Parametric and Semi-Parametric Bootstrap-Based Confidence Intervals for Robust Linear Mixed Models

Authors

  • Fabio Mason
    Faculty of Psychology and Educational Sciences, University of Geneva, Geneva, Switzerland
  • Eva Cantoni
    Research Center for Statistics and Geneva School of Economics and Management, University of Geneva, Geneva, Switzerland
  • Paolo Ghisletta
    Faculty of Psychology and Educational Sciences, University of Geneva, Geneva, Switzerland; Swiss National Centre of Competence in Research LIVES, University of Geneva, Geneva, Switzerland; Faculty of Psychology, UniDistance Suisse, Brig, Switzerland

Abstract

The linear mixed model (LMM) is a popular statistical model for the analysis of longitudinal data.
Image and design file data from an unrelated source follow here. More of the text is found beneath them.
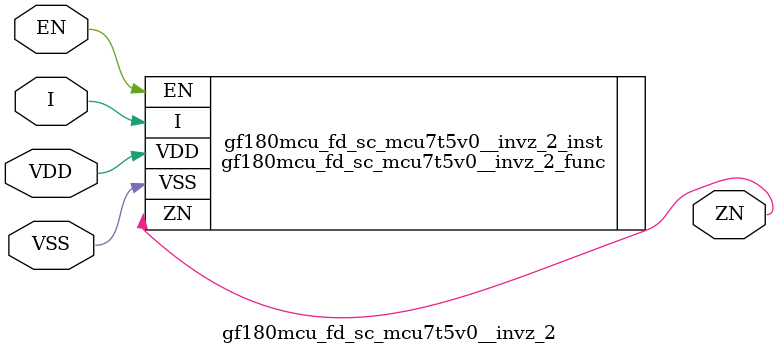
<source format=v>

module gf180mcu_fd_sc_mcu7t5v0__invz_2( EN, ZN, I, VDD, VSS );
input EN, I;
inout VDD, VSS;
output ZN;

   `ifdef FUNCTIONAL  //  functional //

	gf180mcu_fd_sc_mcu7t5v0__invz_2_func gf180mcu_fd_sc_mcu7t5v0__invz_2_behav_inst(.EN(EN),.ZN(ZN),.I(I),.VDD(VDD),.VSS(VSS));

   `else

	gf180mcu_fd_sc_mcu7t5v0__invz_2_func gf180mcu_fd_sc_mcu7t5v0__invz_2_inst(.EN(EN),.ZN(ZN),.I(I),.VDD(VDD),.VSS(VSS));

	// spec_gates_begin


	// spec_gates_end



   specify

	// specify_block_begin

	// comb arc EN --> ZN
	 (EN => ZN) = (1.0,1.0);

	// comb arc I --> ZN
	 (I => ZN) = (1.0,1.0);

	// specify_block_end

   endspecify

   `endif

endmodule

</source>
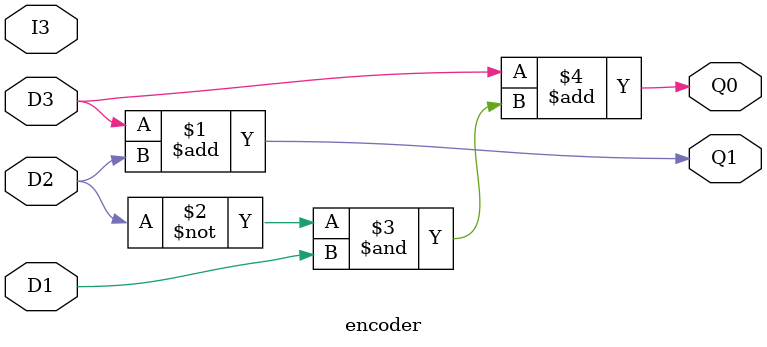
<source format=v>
`timescale 1ns / 1ps
module encoder(
    input I3,
    input D1,
    input D2,
    input D3,
    output Q0,
    output Q1
    );
	 
assign Q1 = D3 + D2;
assign Q0 = D3 + ((~D2)&D1);

endmodule

</source>
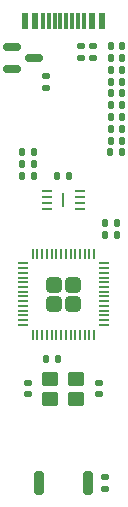
<source format=gbr>
%TF.GenerationSoftware,KiCad,Pcbnew,9.0.6*%
%TF.CreationDate,2025-11-29T15:25:02+01:00*%
%TF.ProjectId,rp2040-dev-board,72703230-3430-42d6-9465-762d626f6172,rev?*%
%TF.SameCoordinates,Original*%
%TF.FileFunction,Paste,Top*%
%TF.FilePolarity,Positive*%
%FSLAX46Y46*%
G04 Gerber Fmt 4.6, Leading zero omitted, Abs format (unit mm)*
G04 Created by KiCad (PCBNEW 9.0.6) date 2025-11-29 15:25:02*
%MOMM*%
%LPD*%
G01*
G04 APERTURE LIST*
G04 Aperture macros list*
%AMRoundRect*
0 Rectangle with rounded corners*
0 $1 Rounding radius*
0 $2 $3 $4 $5 $6 $7 $8 $9 X,Y pos of 4 corners*
0 Add a 4 corners polygon primitive as box body*
4,1,4,$2,$3,$4,$5,$6,$7,$8,$9,$2,$3,0*
0 Add four circle primitives for the rounded corners*
1,1,$1+$1,$2,$3*
1,1,$1+$1,$4,$5*
1,1,$1+$1,$6,$7*
1,1,$1+$1,$8,$9*
0 Add four rect primitives between the rounded corners*
20,1,$1+$1,$2,$3,$4,$5,0*
20,1,$1+$1,$4,$5,$6,$7,0*
20,1,$1+$1,$6,$7,$8,$9,0*
20,1,$1+$1,$8,$9,$2,$3,0*%
G04 Aperture macros list end*
%ADD10R,0.600000X1.450000*%
%ADD11R,0.300000X1.450000*%
%ADD12RoundRect,0.135000X0.135000X0.185000X-0.135000X0.185000X-0.135000X-0.185000X0.135000X-0.185000X0*%
%ADD13RoundRect,0.140000X0.140000X0.170000X-0.140000X0.170000X-0.140000X-0.170000X0.140000X-0.170000X0*%
%ADD14RoundRect,0.135000X0.185000X-0.135000X0.185000X0.135000X-0.185000X0.135000X-0.185000X-0.135000X0*%
%ADD15RoundRect,0.140000X-0.170000X0.140000X-0.170000X-0.140000X0.170000X-0.140000X0.170000X0.140000X0*%
%ADD16RoundRect,0.150000X-0.587500X-0.150000X0.587500X-0.150000X0.587500X0.150000X-0.587500X0.150000X0*%
%ADD17RoundRect,0.040000X-0.040000X-0.605000X0.040000X-0.605000X0.040000X0.605000X-0.040000X0.605000X0*%
%ADD18RoundRect,0.062500X-0.387500X-0.062500X0.387500X-0.062500X0.387500X0.062500X-0.387500X0.062500X0*%
%ADD19RoundRect,0.135000X-0.135000X-0.185000X0.135000X-0.185000X0.135000X0.185000X-0.135000X0.185000X0*%
%ADD20RoundRect,0.249999X-0.395001X-0.395001X0.395001X-0.395001X0.395001X0.395001X-0.395001X0.395001X0*%
%ADD21RoundRect,0.050000X-0.387500X-0.050000X0.387500X-0.050000X0.387500X0.050000X-0.387500X0.050000X0*%
%ADD22RoundRect,0.050000X-0.050000X-0.387500X0.050000X-0.387500X0.050000X0.387500X-0.050000X0.387500X0*%
%ADD23RoundRect,0.135000X-0.185000X0.135000X-0.185000X-0.135000X0.185000X-0.135000X0.185000X0.135000X0*%
%ADD24RoundRect,0.140000X0.170000X-0.140000X0.170000X0.140000X-0.170000X0.140000X-0.170000X-0.140000X0*%
%ADD25RoundRect,0.250000X-0.450000X-0.350000X0.450000X-0.350000X0.450000X0.350000X-0.450000X0.350000X0*%
%ADD26RoundRect,0.200000X-0.200000X-0.800000X0.200000X-0.800000X0.200000X0.800000X-0.200000X0.800000X0*%
G04 APERTURE END LIST*
D10*
%TO.C,J1*%
X134250000Y-67845000D03*
X133450000Y-67845000D03*
D11*
X132250000Y-67845000D03*
X131250000Y-67845000D03*
X130750000Y-67845000D03*
X129750000Y-67845000D03*
D10*
X128550000Y-67845000D03*
X127750000Y-67845000D03*
X127750000Y-67845000D03*
X128550000Y-67845000D03*
D11*
X129250000Y-67845000D03*
X130250000Y-67845000D03*
X131750000Y-67845000D03*
X132750000Y-67845000D03*
D10*
X133450000Y-67845000D03*
X134250000Y-67845000D03*
%TD*%
D12*
%TO.C,R4*%
X135510000Y-85970000D03*
X134490000Y-85970000D03*
%TD*%
D13*
%TO.C,C14*%
X135960000Y-70000000D03*
X135000000Y-70000000D03*
%TD*%
%TO.C,C1*%
X135960000Y-74000000D03*
X135000000Y-74000000D03*
%TD*%
D14*
%TO.C,R1*%
X132500000Y-71010000D03*
X132500000Y-69990000D03*
%TD*%
%TO.C,R7*%
X134500000Y-107510000D03*
X134500000Y-106490000D03*
%TD*%
D13*
%TO.C,C5*%
X135960000Y-77000000D03*
X135000000Y-77000000D03*
%TD*%
D15*
%TO.C,C13*%
X133500000Y-70020000D03*
X133500000Y-70980000D03*
%TD*%
D16*
%TO.C,U2*%
X126625000Y-70050000D03*
X126625000Y-71950000D03*
X128500000Y-71000000D03*
%TD*%
D13*
%TO.C,C4*%
X135960000Y-71000000D03*
X135000000Y-71000000D03*
%TD*%
D17*
%TO.C,U3*%
X131000000Y-83000000D03*
D18*
X129575000Y-82250000D03*
X129575000Y-82750000D03*
X129575000Y-83250000D03*
X129575000Y-83750000D03*
X132425000Y-83750000D03*
X132425000Y-83250000D03*
X132425000Y-82750000D03*
X132425000Y-82250000D03*
%TD*%
D12*
%TO.C,R6*%
X131510000Y-81000000D03*
X130490000Y-81000000D03*
%TD*%
%TO.C,R3*%
X135510000Y-84970000D03*
X134490000Y-84970000D03*
%TD*%
D19*
%TO.C,R5*%
X129490000Y-96500000D03*
X130510000Y-96500000D03*
%TD*%
D13*
%TO.C,C2*%
X135960000Y-73030000D03*
X135000000Y-73030000D03*
%TD*%
%TO.C,C9*%
X135940000Y-79000000D03*
X134980000Y-79000000D03*
%TD*%
%TO.C,C6*%
X135960000Y-76000000D03*
X135000000Y-76000000D03*
%TD*%
%TO.C,C12*%
X128480000Y-79000000D03*
X127520000Y-79000000D03*
%TD*%
D20*
%TO.C,U1*%
X130200000Y-90200000D03*
X130200000Y-91800000D03*
X131800000Y-90200000D03*
X131800000Y-91800000D03*
D21*
X127562500Y-88400000D03*
X127562500Y-88800000D03*
X127562500Y-89200000D03*
X127562500Y-89600000D03*
X127562500Y-90000000D03*
X127562500Y-90400000D03*
X127562500Y-90800000D03*
X127562500Y-91200000D03*
X127562500Y-91600000D03*
X127562500Y-92000000D03*
X127562500Y-92400000D03*
X127562500Y-92800000D03*
X127562500Y-93200000D03*
X127562500Y-93600000D03*
D22*
X128400000Y-94437500D03*
X128800000Y-94437500D03*
X129200000Y-94437500D03*
X129600000Y-94437500D03*
X130000000Y-94437500D03*
X130400000Y-94437500D03*
X130800000Y-94437500D03*
X131200000Y-94437500D03*
X131600000Y-94437500D03*
X132000000Y-94437500D03*
X132400000Y-94437500D03*
X132800000Y-94437500D03*
X133200000Y-94437500D03*
X133600000Y-94437500D03*
D21*
X134437500Y-93600000D03*
X134437500Y-93200000D03*
X134437500Y-92800000D03*
X134437500Y-92400000D03*
X134437500Y-92000000D03*
X134437500Y-91600000D03*
X134437500Y-91200000D03*
X134437500Y-90800000D03*
X134437500Y-90400000D03*
X134437500Y-90000000D03*
X134437500Y-89600000D03*
X134437500Y-89200000D03*
X134437500Y-88800000D03*
X134437500Y-88400000D03*
D22*
X133600000Y-87562500D03*
X133200000Y-87562500D03*
X132800000Y-87562500D03*
X132400000Y-87562500D03*
X132000000Y-87562500D03*
X131600000Y-87562500D03*
X131200000Y-87562500D03*
X130800000Y-87562500D03*
X130400000Y-87562500D03*
X130000000Y-87562500D03*
X129600000Y-87562500D03*
X129200000Y-87562500D03*
X128800000Y-87562500D03*
X128400000Y-87562500D03*
%TD*%
D13*
%TO.C,C7*%
X135960000Y-75000000D03*
X135000000Y-75000000D03*
%TD*%
D23*
%TO.C,R2*%
X129500000Y-72490000D03*
X129500000Y-73510000D03*
%TD*%
D13*
%TO.C,C8*%
X135960000Y-78000000D03*
X135000000Y-78000000D03*
%TD*%
D24*
%TO.C,C16*%
X128000000Y-99480000D03*
X128000000Y-98520000D03*
%TD*%
D25*
%TO.C,Y1*%
X129900000Y-99850000D03*
X132100000Y-99850000D03*
X132100000Y-98150000D03*
X129900000Y-98150000D03*
%TD*%
D26*
%TO.C,SW1*%
X128900000Y-107000000D03*
X133100000Y-107000000D03*
%TD*%
D13*
%TO.C,C3*%
X135960000Y-72000000D03*
X135000000Y-72000000D03*
%TD*%
%TO.C,C10*%
X128480000Y-81000000D03*
X127520000Y-81000000D03*
%TD*%
%TO.C,C11*%
X128480000Y-80000000D03*
X127520000Y-80000000D03*
%TD*%
D24*
%TO.C,C15*%
X134000000Y-99460000D03*
X134000000Y-98500000D03*
%TD*%
M02*

</source>
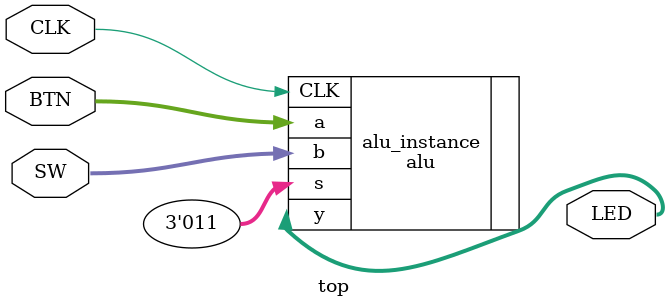
<source format=v>
`timescale 1ns / 1ps


module top(
    input wire CLK,
    input wire [3:0] SW,
    input wire [3:0] BTN,
    output wire [3:0] LED
    );
    
    alu alu_instance(
    .CLK(CLK),
    .a(BTN),
    .b(SW),
    .s(3'b011),
    .y(LED)
    );
endmodule

</source>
However, the robust estimation of and inferential conclusions for the LMM in the presence of outliers (i.e., observations with very low probability of occurrence under Normality) is not part of mainstream longitudinal data analysis. In this work, we compared the coverage rates of confidence intervals (CIs) based on two bootstrap methods, applied to three robust estimation methods. We carried out a simulation experiment to compare CIs under three different conditions: data 1) without contamination, 2) contaminated by within-, or 3) between-participant outliers. Results showed that the semi-parametric bootstrap associated to the composite tau-estimator leads to valid inferential decisions with both uncontaminated and contaminated data. This being the most comprehensive study of CIs applied to robust estimators of the LMM, we provide fully commented R code for all methods applied to a popular example.